#### Task requirements:
1. In the spooky flights thread, what size was the home field runway?
2. Please condense the paragraph of the spooky flights thread that begins "Sometimes some people get spooked" into two short sentences, keeping its main points.
3. Write the next part of the spooky flights thread, picking up from its last line.

#### Document extract:

⟨

The dim lights of the instruments seemed to float in this ultimate
blackness, and I felt completely disembodied. I was floating either
in or outside my body -- there was no way to tell -- and I may as well
have been a brain floating in a bubbling vat of chemicals, this new
world seemed so foreign. It took every ounce of effort to come back
to my senses, and to get on the gauges.

Within 15 seconds I had climbed high enough to see enough lights to
create a "horizon", and everything snapped back to normal -- but those
were 15 very long (and weird) seconds, indeed.

Of course, then I had to land on my 2300' long by 30' wide home field
runway, in the dark -- but that's a different story.

;-)
--
Jay Honeck
Iowa City, IA
Pathfinder N56993www.AlexisParkInn.com
"Your Aviation Destination"


  #17  
Old January 30th 07, 05:29 PM posted to rec.aviation.piloting
C J Campbell
external usenet poster
 
Posts: 139
Default Spooky flights

On Sun, 28 Jan 2007 08:34:09 -0800, Mxsmanic wrote
(in article ):

Sometimes some people get spooked when driving out in the middle of
nowhere (especially the desert southwest of the USA) for various
reasons. Obviously darkness, isolation, and a lack of signs of
civilization and humanity can play a role in getting one's mind to
wander in the wrong directions. These must all be greatly magnified
when flying alone at night in relatively unpopulated regions.

Have any of you ever been slightly spooked while flying alone? (And
are you prepared to admit to it?)


Not while flying alone. It is easier to spook your fellow crewmembers. Not
that I would do such a thing, of course, but odd noises, little puffs of
smoke coming out of odd panels, ghost stories on dark spooky nights with St.

⟩

#### Supplied records:
⟨

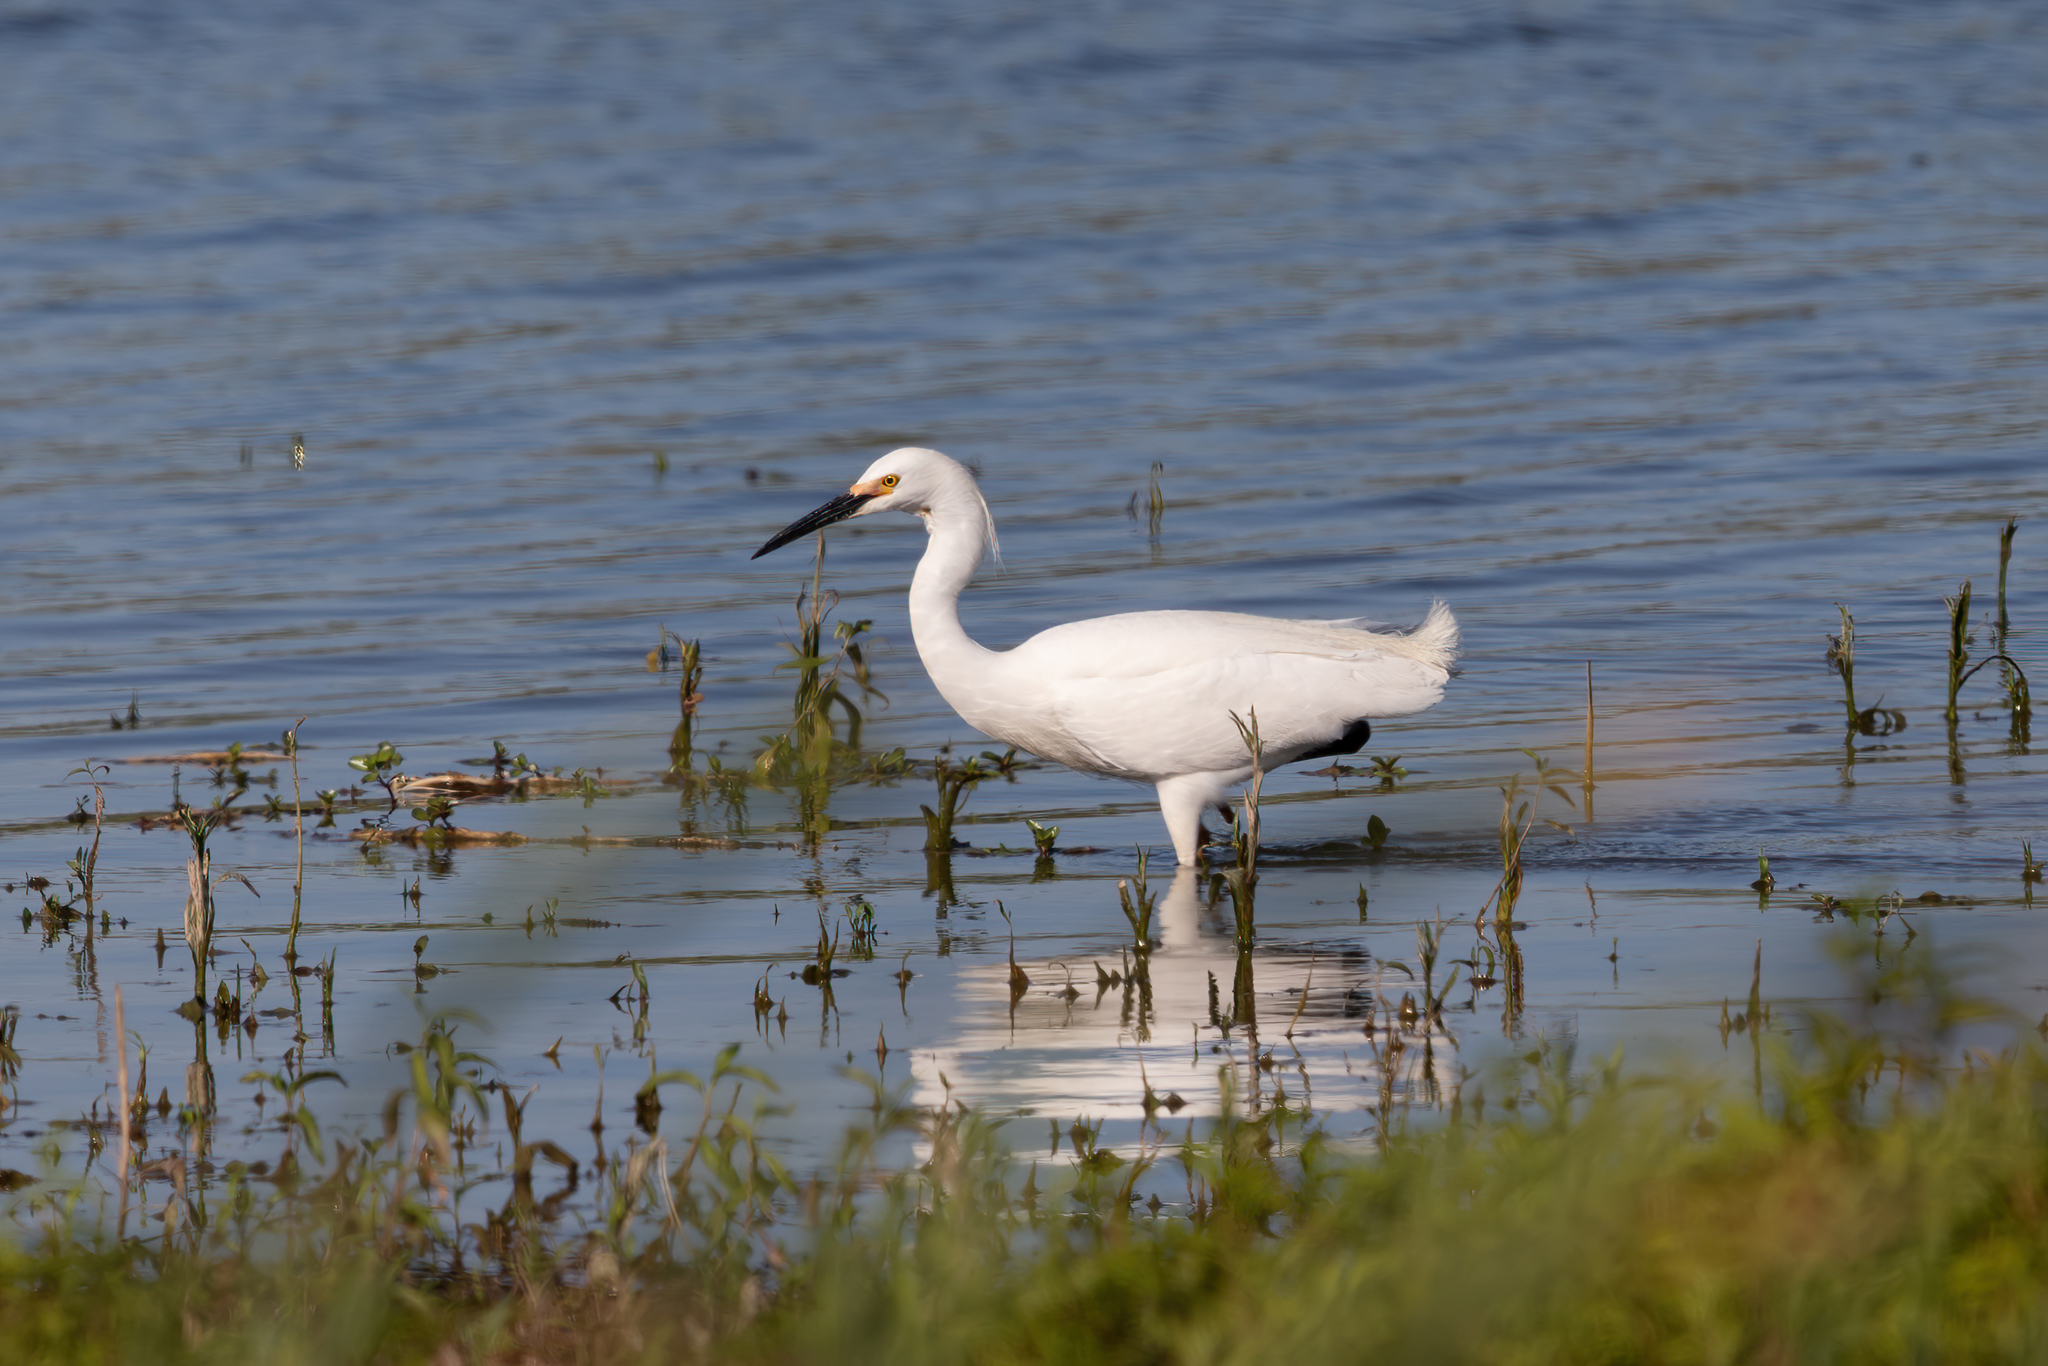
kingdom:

⟩
⟨

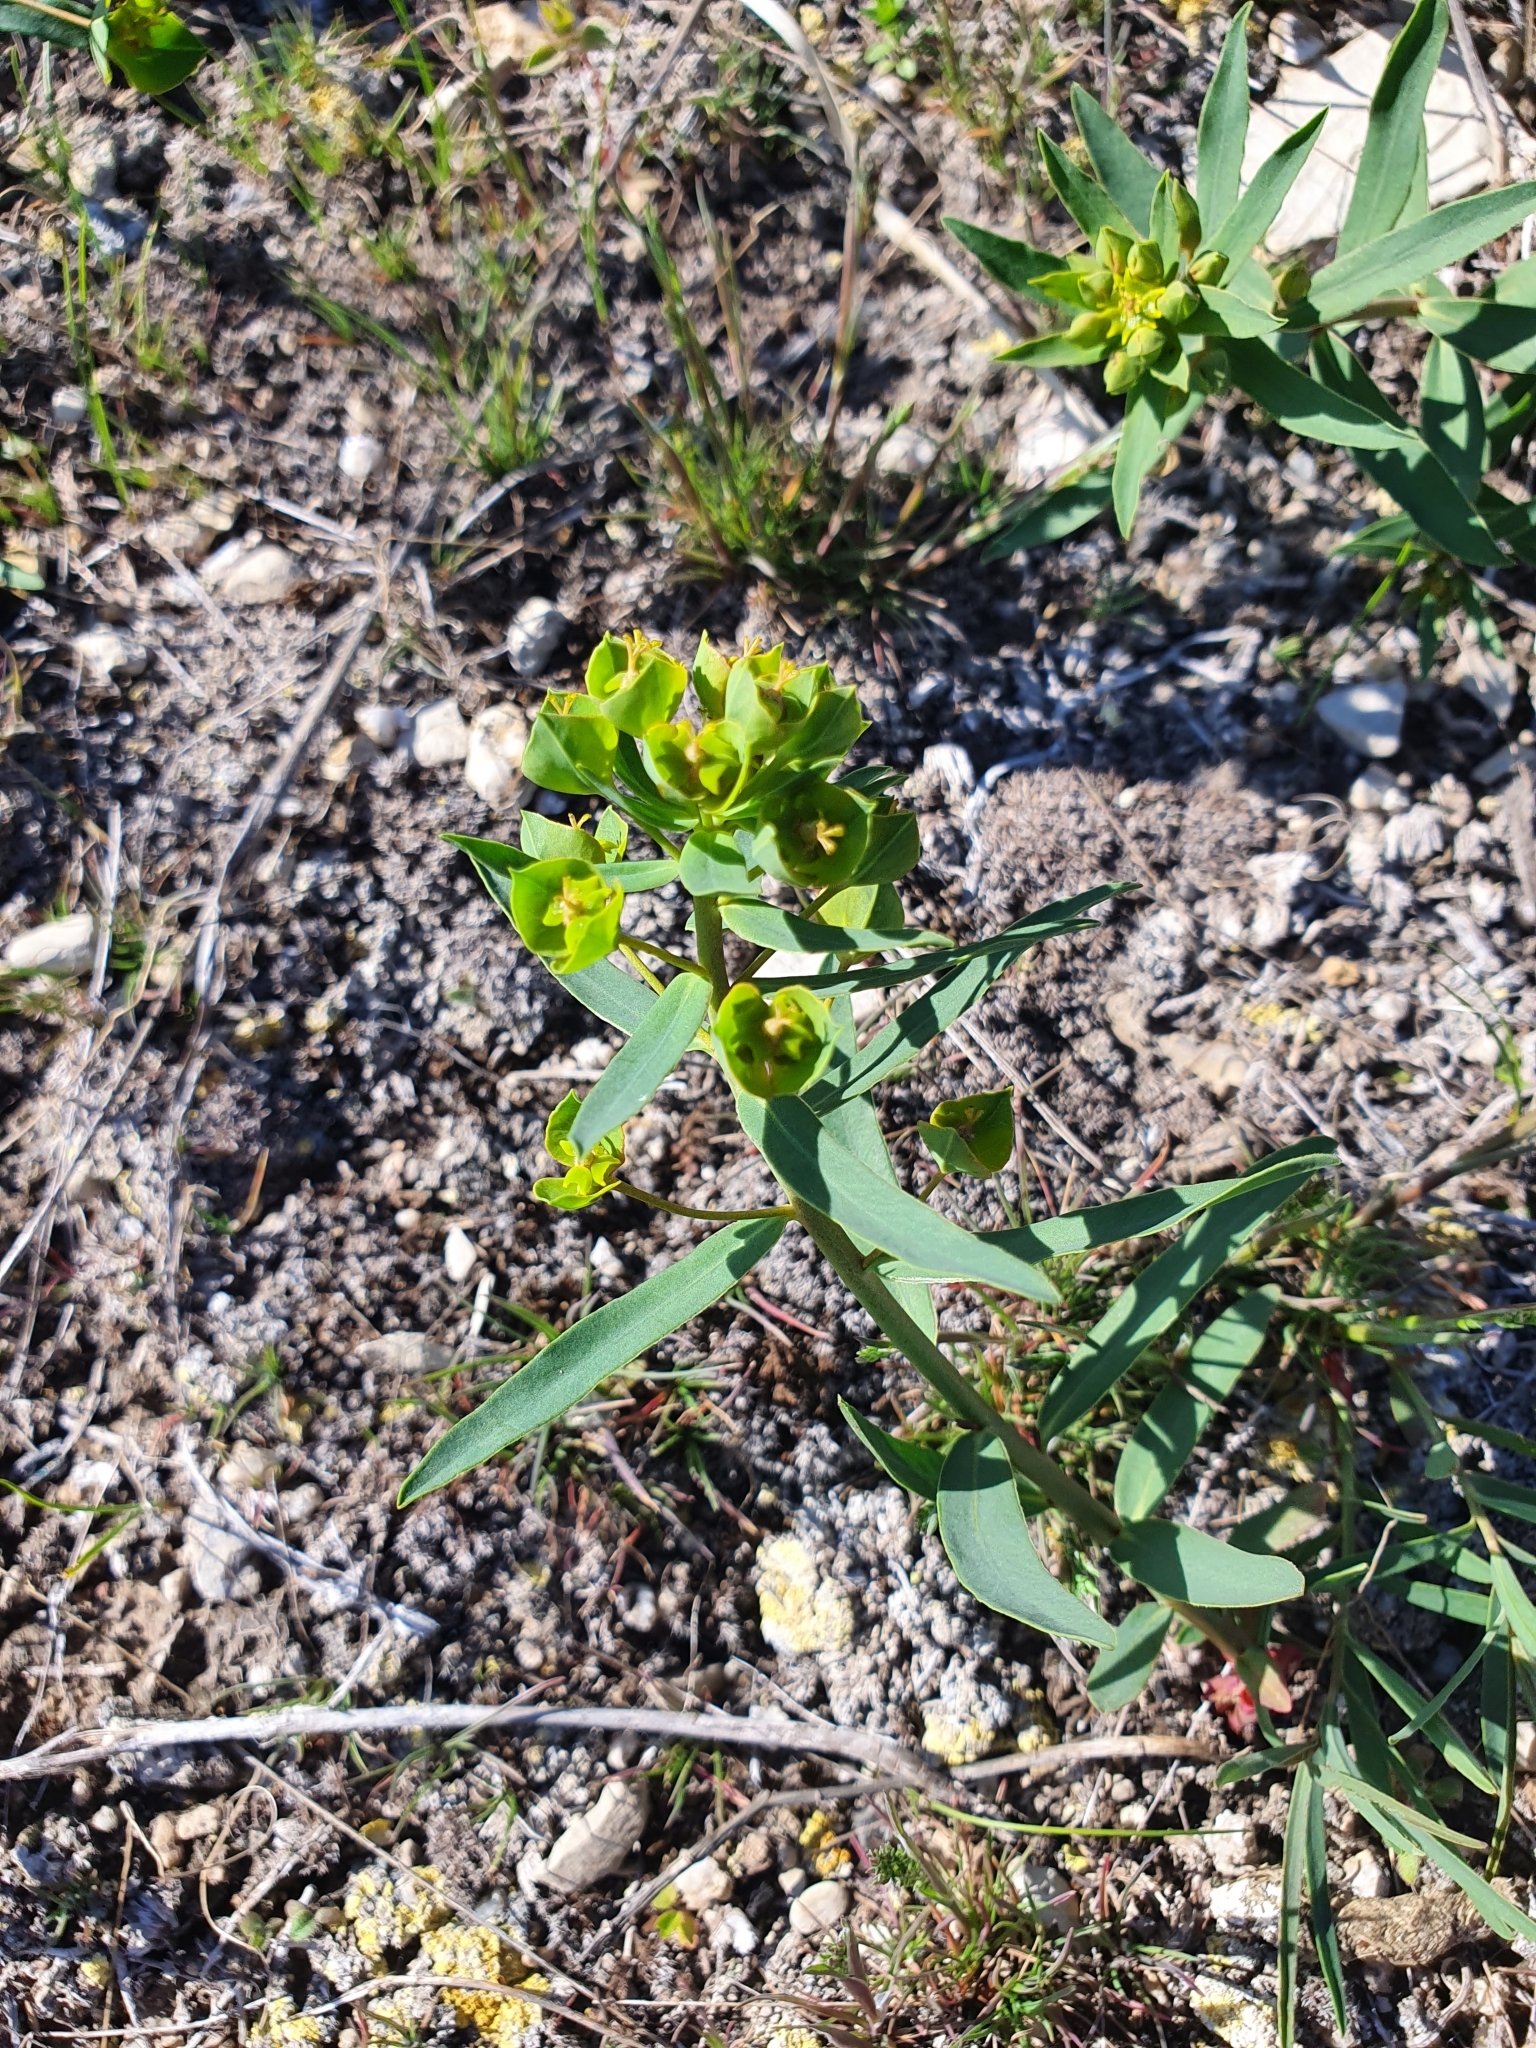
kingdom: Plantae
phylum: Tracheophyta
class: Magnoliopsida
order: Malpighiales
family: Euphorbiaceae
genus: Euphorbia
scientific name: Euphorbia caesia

⟩

#### Answers to the tasks:
1. It was 2300 feet long by 30 feet wide.

2. Some people get spooked while driving through remote areas, especially the desert southwest of the USA, because darkness, isolation and an absence of signs of civilization can make the mind wander. These effects must be greatly magnified when flying alone at night over sparsely populated regions.

3.
Elmo's fire crawling up the windscreen, instrument needles moving in odd
ways: these things are fairly easy to engineer or take advantage of. But as I
say, I would never dream of it. "Um, was that prop flux?" "WHERE?!?" There.
There it was again." "I DIDN'T SEE IT, WHERE?" Things like that seemed to
happen a lot to new command pilots on their first long overwater, for example
-- the "cherry ride."

--
Waddling Eagle
World Famous Flight Instructor

  #18  
Old January 30th 07, 07:49 PM posted to rec.aviation.piloting
Mxsmanic
external usenet poster
 
Posts: 9,169
Default Spooky flights

Tony writes:

A unique feeling is being dropped off at a remote airport late at
night then hanging around while the airplane leaves. The experience of
seeing that little cluster of lights go down the runway, lift off,
then go away has always touched something deep in me.


I can say the same for watching just about any aircraft take off.
Rotation is always the best part, as the wheels rise off the ground
and the aircraft leaves the runway, and goes up and up until it's
invisible.

In the days when the U.S. was still a free country, I liked to go to
the airport just to watch aircraft take off and land. I even liked it
when I was very young: I would insist that my parents take me to the
noisy, open observation deck so that I could see planes take off and
land. And I liked the smell of kerosene because it reminded me of
airplanes.

--
Transpose mxsmanic and gmail to reach me by e-mail.
  #19  
Old January 31st 07, 02:51 PM posted to rec.aviation.piloting
Jay Honeck
external usenet poster
 
Posts: 3,573
Default Spooky flights

In the days when the U.S. was still a free country, I liked to go to
the airport just to watch aircraft take off and land. I even liked it
when I was very young: I would insist that my parents take me to the
noisy, open observation deck so that I could see planes take off and
land. And I liked the smell of kerosene because it reminded me of
airplanes.


I don't know what part of the country you lived in, but we still do
all of that today, right here in the USA. Any time we'd like!
--
Jay Honeck
Iowa City, IA
Pathfinder N56993
www.AlexisParkInn.com
"Your Aviation Destination"


  #20  
Old January 31st 07, 06:08 PM posted to rec.aviation.piloting
Mxsmanic
external usenet poster
 
Posts: 9,169
Default Spooky flights

Jay Honeck writes:

I don't know what part of the country you lived in, but we still do
all of that today, right here in the USA.


I lived in the Great American Southwest, right near a Class B.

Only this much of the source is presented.